WEEKDAYS 1e|12c|p

Flourless Bacon and Broccoli Quiche

Nancy Fuller
Servings: 8
1 to 30 min
Part 1 of 2

Surprise your gluten sensitive friends during your next brunch by serving up this treat everyone can enjoy!

  • Ingredients
  • step-by-step directions
Flourless Bacon and Broccoli Quiche
  • 6 slices Bacon
  • 1/2 Yellow Onion (Chopped Small)
  • 6 large Eggs
  • 1/4 cup Heavy Cream
  • 1 1/2 cup Blanched Broccoli Florets (chopped)
  • 1 cup Gruyere Cheese (Shredded)
  • 1/4 teaspoon Freshly Grated Nutmeg
  • 1/2 teaspoon Fresh Tarragon (Chopped)
  • Salt and Freshly Ground Black Pepper
  • Preheat oven to 375°F.  Butter a pie dish to prepare it for the quiche.
  • Cook Bacon in a large sauté pan over medium-high heat.

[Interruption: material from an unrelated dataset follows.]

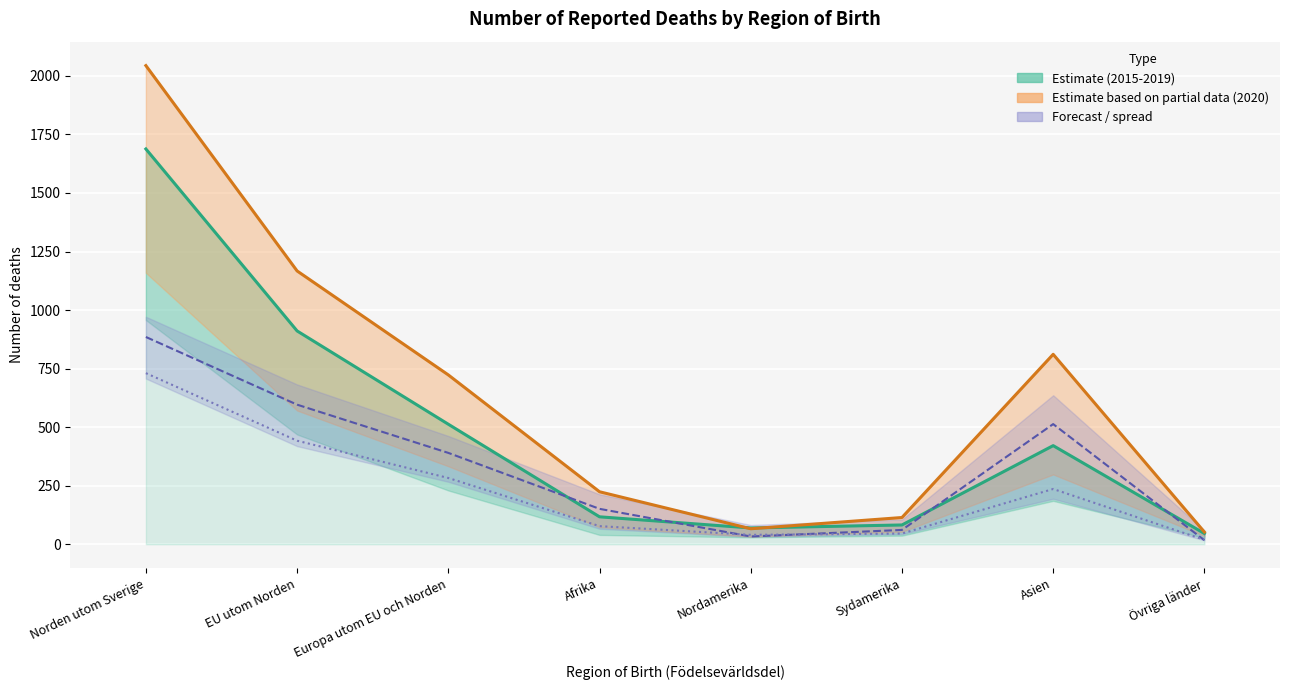

Reading right to left, what are all the values shown in this chart?

Tot 15-19: Övriga länder=45.8	Asien=421.0	Sydamerika=82.2	Nordamerika=69.4	Afrika=117.0	Europa utom EU och Norden=512.4	EU utom Norden=910.8	Norden utom Sverige=1688.0
Tot 2020: Övriga länder=52.0	Asien=811.0	Sydamerika=114.0	Nordamerika=66.0	Afrika=224.0	Europa utom EU och Norden=723.0	EU utom Norden=1167.0	Norden utom Sverige=2044.0
M 2020: Övriga länder=17.0	Asien=513.0	Sydamerika=61.0	Nordamerika=33.0	Afrika=151.0	Europa utom EU och Norden=390.0	EU utom Norden=596.0	Norden utom Sverige=885.0
M 15-19: Övriga länder=18.6	Asien=235.8	Sydamerika=45.6	Nordamerika=40.0	Afrika=77.2	Europa utom EU och Norden=282.8	EU utom Norden=442.0	Norden utom Sverige=730.6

Remove Bacon to a cutting board and chop. Set aside.
  • Add the Onions to the same pan, season with Salt, and cook until translucent, about 5 minutes.  Add the Broccoli to the same pan, toss to combine and remove from heat. Set aside to cool.
  • In a large mixing bowl, whisk together the Eggs and Heavy Cream. Stir in the reserved Bacon, Onions, Broccoli, Cheese, Nutmeg and Tarragon.  Season with Salt and Pepper.
  • Pour the Egg Mixture into prepared pie dish and bake for 15-20 minutes, until the center is just set.
  • Serve warm or at room temperature with toasted Country Bread and Jam.